(Data extract):
※ ※ ※

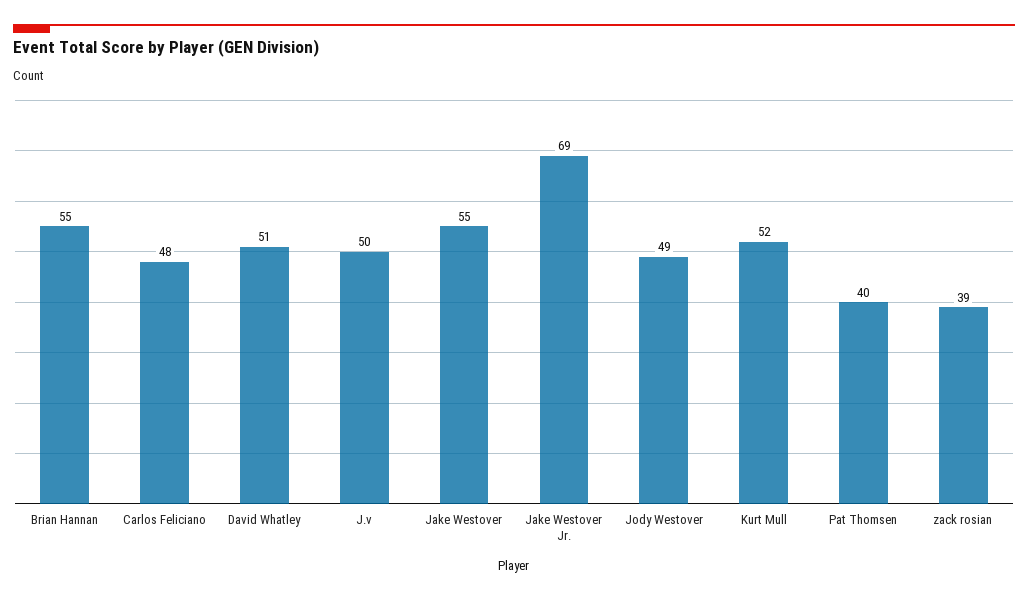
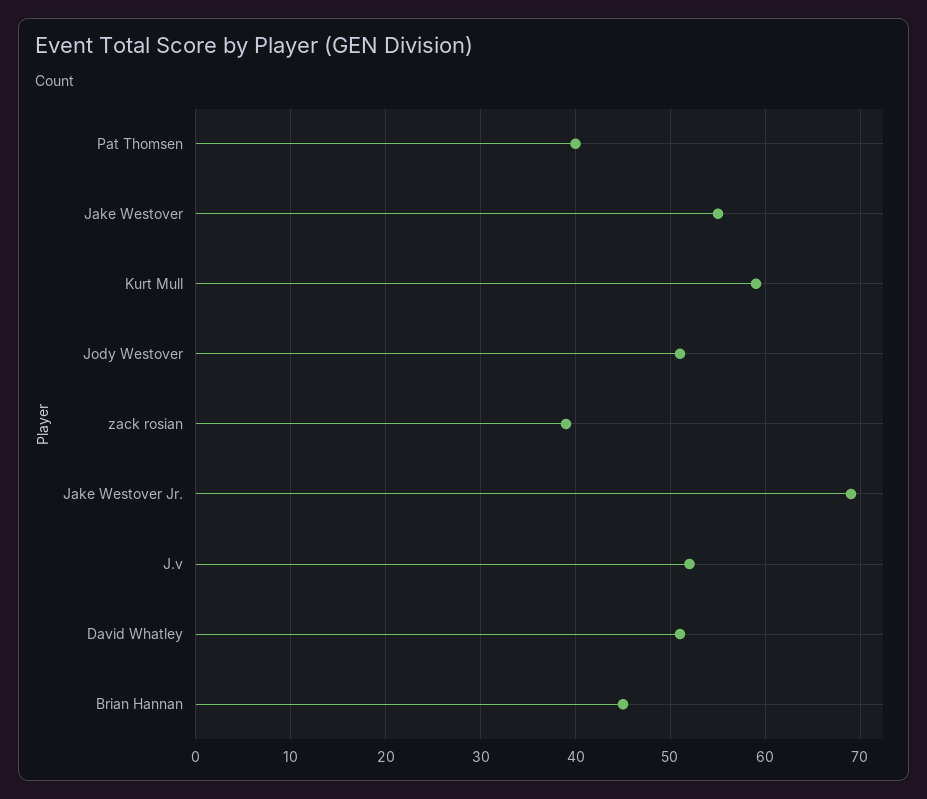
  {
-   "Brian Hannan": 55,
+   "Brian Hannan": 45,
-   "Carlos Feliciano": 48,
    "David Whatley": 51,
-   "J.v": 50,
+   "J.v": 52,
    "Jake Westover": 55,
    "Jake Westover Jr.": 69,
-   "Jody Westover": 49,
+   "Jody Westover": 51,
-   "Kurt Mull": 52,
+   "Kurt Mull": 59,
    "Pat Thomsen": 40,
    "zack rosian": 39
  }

※ ※ ※

(Directions for this task):
Leave out the pictures, then copy all the remaining text in the records exactly.

(Expected answer):
  {
-   "Brian Hannan": 55,
+   "Brian Hannan": 45,
-   "Carlos Feliciano": 48,
    "David Whatley": 51,
-   "J.v": 50,
+   "J.v": 52,
    "Jake Westover": 55,
    "Jake Westover Jr.": 69,
-   "Jody Westover": 49,
+   "Jody Westover": 51,
-   "Kurt Mull": 52,
+   "Kurt Mull": 59,
    "Pat Thomsen": 40,
    "zack rosian": 39
  }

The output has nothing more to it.